# Message from TTOC re Merchandising



## CamV6 (Oct 26, 2003)

Hello all!

Just thought I should introduce myself as the new Merchandising Secretary.

Firstly, may I start by thanking the outgoing Committee members for their excellent work and genuine efforts, and a special thank you to Terri (from a merchandising point of view) who doubled up on roles in times of need. Without you all, there would be nothing for us new boys & girls to pick up. I hope we can do you all justice.

Now, to business!

We are aware that over recent months there have been issues with shop orders for goods. I can now report that having formally taken over the role and the stock, got access to the shop etc etc, I have now personally sent out all outstanding paid orders. Apologies of course to anyone who has suffered a delay.

One thing I can say, is that now I'm up-and-running with all this, I can personally guarantee swift delivery of items ordered, provided we have stock. Where stock is an issue, I shall let you know immediately and make suitable arrangements.

As for memberships & renewals, these are currently being brought up to speed by Andrew (Wallsendmag) and those should all be up-to-date very soon. Again, I think the days of long waits on that front are now history too!

Now, may I ask our esteemed members for some input please?

The club has been running some excellent stock lines for some time now, and of course, we intend to continue with those. I am in the process now of looking into some new things to offer our members, one of which is currently under development and will be something quite different to anything the Club has ever offered before.

However, whilst the Committee and I might think something a good idea, ultimately its what you, our membership, thinks that's most important. So with that in mind, I am inviting suggestions from you all as to what sort of items you might like to see in the shop please. 

If you have any suggestions, please may I ask that you PM them to me ?

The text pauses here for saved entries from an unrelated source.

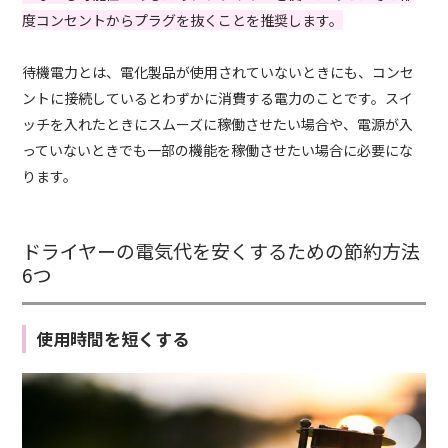
度コンセントからプラグを抜くことを推奨します。
待機電力とは、電化製品が使用されていないときにも、コンセ
ントに接続しているとわずかに消費する電力のことです。スイ
ッチを入れたときにスムーズに稼働させたい場合や、電源が入
っていないときでも一部の機能を稼働させたい場合に必要にな
ります。
ドライヤーの電気代を安くするための節約方法
6つ
使用時間を短くする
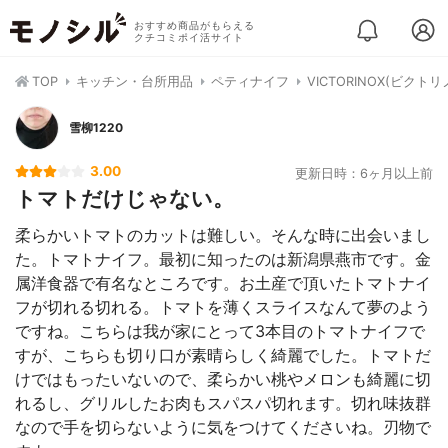
おすすめ商品がもらえる
クチコミポイ活サイト
TOP
キッチン・台所用品
ペティナイフ
VICTORINOX(ビクト
雪柳1220
3.00
更新日時：6ヶ月以上前
トマトだけじゃない。
柔らかいトマトのカットは難しい。そんな時に出会いまし
た。トマトナイフ。最初に知ったのは新潟県燕市です。金
属洋食器で有名なところです。お土産で頂いたトマトナイ
フが切れる切れる。トマトを薄くスライスなんて夢のよう
ですね。こちらは我が家にとって3本目のトマトナイフで
すが、こちらも切り口が素晴らしく綺麗でした。トマトだ
けではもったいないので、柔らかい桃やメロンも綺麗に切
れるし、グリルしたお肉もスパスパ切れます。切れ味抜群
なので手を切らないように気をつけてくださいね。刃物で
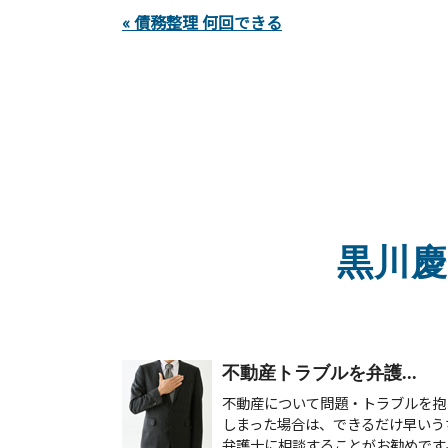
« 債務整理 何回できる
黒川
不動産トラブルを弁護...
不動産について問題・トラブルを抱
しまった場合は、できるだけ早いう
弁護士に相談することがお勧めです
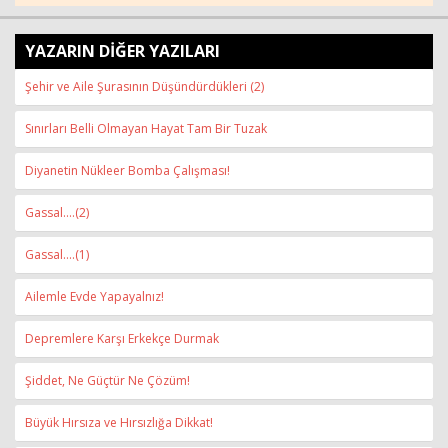
YAZARIN DİĞER YAZILARI
Şehir ve Aile Şurasının Düşündürdükleri (2)
Sınırları Belli Olmayan Hayat Tam Bir Tuzak
Diyanetin Nükleer Bomba Çalışması!
Gassal….(2)
Gassal….(1)
Ailemle Evde Yapayalnız!
Depremlere Karşı Erkekçe Durmak
Şiddet, Ne Güçtür Ne Çözüm!
Büyük Hırsıza ve Hırsızlığa Dikkat!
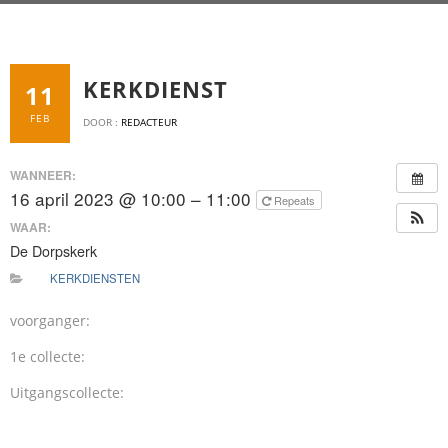
KERKDIENST
11
FEB
DOOR :
REDACTEUR
WANNEER:
16 april 2023 @ 10:00 – 11:00
Repeats
WAAR:
De Dorpskerk
KERKDIENSTEN
voorganger:
1e collecte:
Uitgangscollecte:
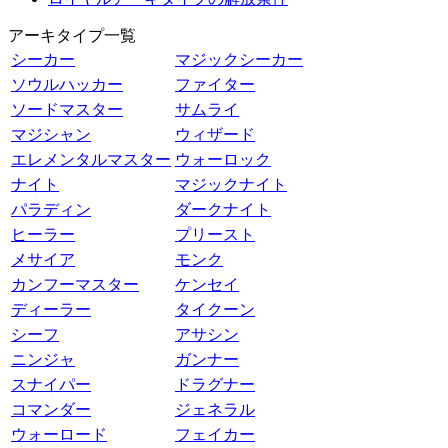
アーキタイプ一覧
シーカー
マジックシーカー
ソウルハッカー
ファイター
ソードマスター
サムライ
マジシャン
ウィザード
エレメンタルマスター
ウォーロック
ナイト
マジックナイト
パラディン
ダークナイト
ヒーラー
プリースト
メサイア
モンク
カンフーマスター
ケンセイ
ディーラー
タイクーン
シーフ
アサシン
ニンジャ
ガンナー
スナイパー
ドラグナー
コマンダー
ジェネラル
ウォーロード
フェイカー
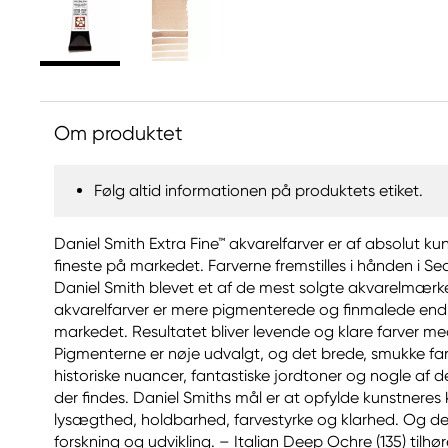
Om produktet
Følg altid informationen på produktets etiket.
Daniel Smith Extra Fine™ akvarelfarver er af absolut ku
fineste på markedet. Farverne fremstilles i hånden i Sea
Daniel Smith blevet et af de mest solgte akvarelmærke
akvarelfarver er mere pigmenterede og finmalede end 
markedet. Resultatet bliver levende og klare farver m
Pigmenterne er nøje udvalgt, og det brede, smukke far
historiske nuancer, fantastiske jordtoner og nogle af d
der findes. Daniel Smiths mål er at opfylde kunstneres 
lysægthed, holdbarhed, farvestyrke og klarhed. Og det
forskning og udvikling. – Italian Deep Ochre (135) tilhø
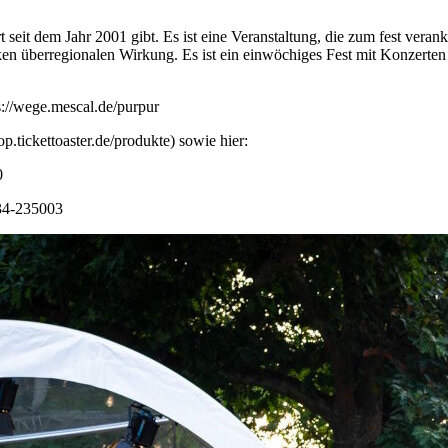
t seit dem Jahr 2001 gibt. Es ist eine Veranstaltung, die zum fest veran
rken überregionalen Wirkung. Es ist ein einwöchiges Fest mit Konzerten
s://wege.mescal.de/purpur
.tickettoaster.de/produkte) sowie hier:
0
334-235003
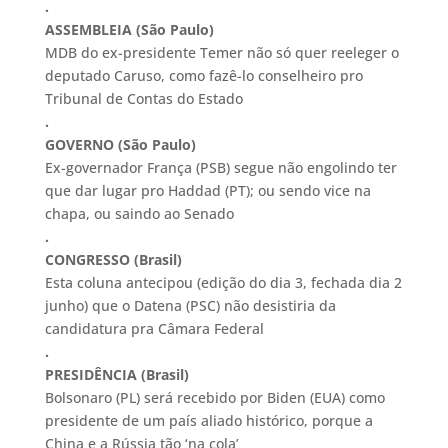
.
ASSEMBLEIA (São Paulo)
MDB do ex-presidente Temer não só quer reeleger o
deputado Caruso, como fazê-lo conselheiro pro
Tribunal de Contas do Estado
.
GOVERNO (São Paulo)
Ex-governador França (PSB) segue não engolindo ter
que dar lugar pro Haddad (PT); ou sendo vice na
chapa, ou saindo ao Senado
.
CONGRESSO (Brasil)
Esta coluna antecipou (edição do dia 3, fechada dia 2
junho) que o Datena (PSC) não desistiria da
candidatura pra Câmara Federal
.
PRESIDÊNCIA (Brasil)
Bolsonaro (PL) será recebido por Biden (EUA) como
presidente de um país aliado histórico, porque a
China e a Rússia tão ‘na cola’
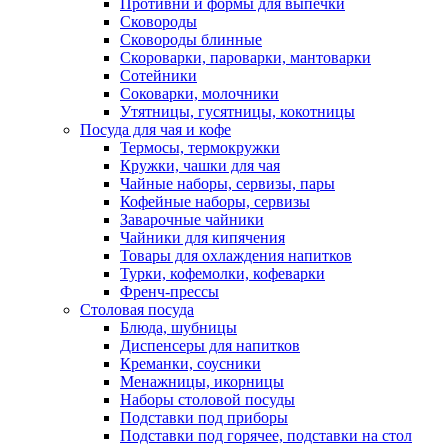
Противни и формы для выпечки
Сковороды
Сковороды блинные
Скороварки, пароварки, мантоварки
Сотейники
Соковарки, молочники
Утятницы, гусятницы, кокотницы
Посуда для чая и кофе
Термосы, термокружки
Кружки, чашки для чая
Чайные наборы, сервизы, пары
Кофейные наборы, сервизы
Заварочные чайники
Чайники для кипячения
Товары для охлаждения напитков
Турки, кофемолки, кофеварки
Френч-прессы
Столовая посуда
Блюда, шубницы
Диспенсеры для напитков
Креманки, соусники
Менажницы, икорницы
Наборы столовой посуды
Подставки под приборы
Подставки под горячее, подставки на стол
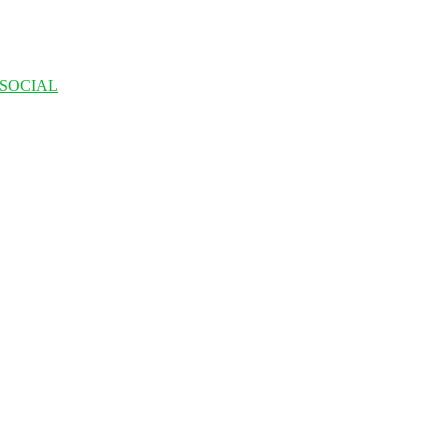
 SOCIAL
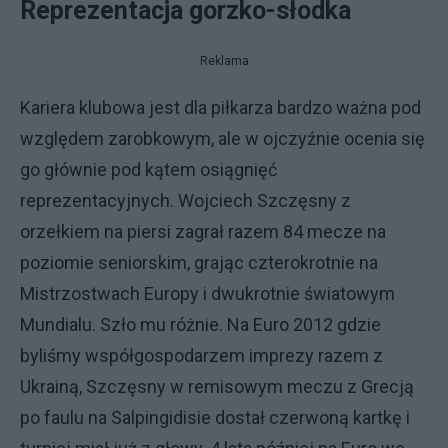
Reprezentacja gorzko-słodka
Reklama
Kariera klubowa jest dla piłkarza bardzo ważna pod
względem zarobkowym, ale w ojczyźnie ocenia się
go głównie pod kątem osiągnięć
reprezentacyjnych. Wojciech Szczęsny z
orzełkiem na piersi zagrał razem 84 mecze na
poziomie seniorskim, grając czterokrotnie na
Mistrzostwach Europy i dwukrotnie światowym
Mundialu. Szło mu różnie. Na Euro 2012 gdzie
byliśmy współgospodarzem imprezy razem z
Ukrainą, Szczęsny w remisowym meczu z Grecją
po faulu na Salpingidisie dostał czerwoną kartkę i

Many thanks, and I look forward to hearing from you


----------



## conlechi (May 6, 2006)

Sounds good Cam 8)

Good luck with the new position

Mark


----------



## CamV6 (Oct 26, 2003)

conlechi said:


> Sounds good Cam 8)
> 
> Good luck with the new position
> 
> Mark


Thanks mate.

BTW, PM on its way to you :wink:


----------



## CamV6 (Oct 26, 2003)

Thanks for all the PMs so far everyone and all replied too( Hope I didnt miss anyone out)

Keep 'em coming folks!


----------